John Fetterman: Pennsylvania Primaries Encapsulate America’s Choice In The 2022 Midterms

John Fetterman
John Fetterman

Before the stroke that knocked him off the campaign trail, Senate candidate John Fetterman tossed out a question that defines the Democratic Party’s 2022 zeitgeist to a crowd-packed, pre-pandemic style, into a rowdy bar.

“Do we have any Joe Manchin Democrats in the room?” Fetterman, the Pennsylvania lieutenant governor, said, referring to the moderate West Virginian serving in the 50-50 Senate who has strangled liberal dreams in the first 16 months of President Joe Biden’s term.

“No?
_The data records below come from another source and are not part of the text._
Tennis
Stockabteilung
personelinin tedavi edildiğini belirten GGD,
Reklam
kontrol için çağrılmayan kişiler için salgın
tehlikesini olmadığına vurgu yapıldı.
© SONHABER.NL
That keeps the streak alive,” said Fetterman, a hulking, hoody-and-shorts-wearing Democratic rising star, drawing gallows laughs from activists irked at their party’s struggles to pass a sweeping social reform agenda and who fear the return of Donald Trump-style extremism.

John Fetterman Campaigning Ahead Of Pennsylvania Primaries

John Fetterman was campaigning ahead of Tuesday’s Pennsylvania primaries in gritty York, where America’s founders celebrated the first Thanksgiving. The city nestles in the vast rural heartland between liberal Philadelphia and Pittsburgh known by the nickname Pennsyltucky for its staunch conservative leanings. It’s a deep red fiefdom where, in Biden’s words, his twice-impeached predecessor really is the “the MAGA king.”

Republicans in both the Senate and gubernatorial primaries here are competing to swear loyalty to Trump, fixated on the democracy-threatening lie that the 2020 election was stolen.

Democrats have sparred over who’s the candidate best positioned to preserve their narrow Senate majority — John Fetterman or the more moderate Rep. Conor Lamb. The Senate seat held by retiring Republican Sen. Pat Toomey, one of the traditional Republicans alienated from much of his party by Trump’s hostile takeover, maybe the best hope for Democrats to flip a GOP seat.

The 2022 election will take place in what Fetterman admitted was a “tough cycle” for Democrats, with Biden beset by low approval ratings, high inflation, and Pennsylvania gas prices averaging $4.60 a gallon, above the national average, as an energized Republican base seeks revenge for Trump’s 2020 defeat.

As both Democrats and Republicans fight battles over ideology, Pennsylvania’s statewide primaries have become a battle for the soul of both parties — and given the personal prestige and election fraud lies tossed into the race by Trump — for America’s democracy itself.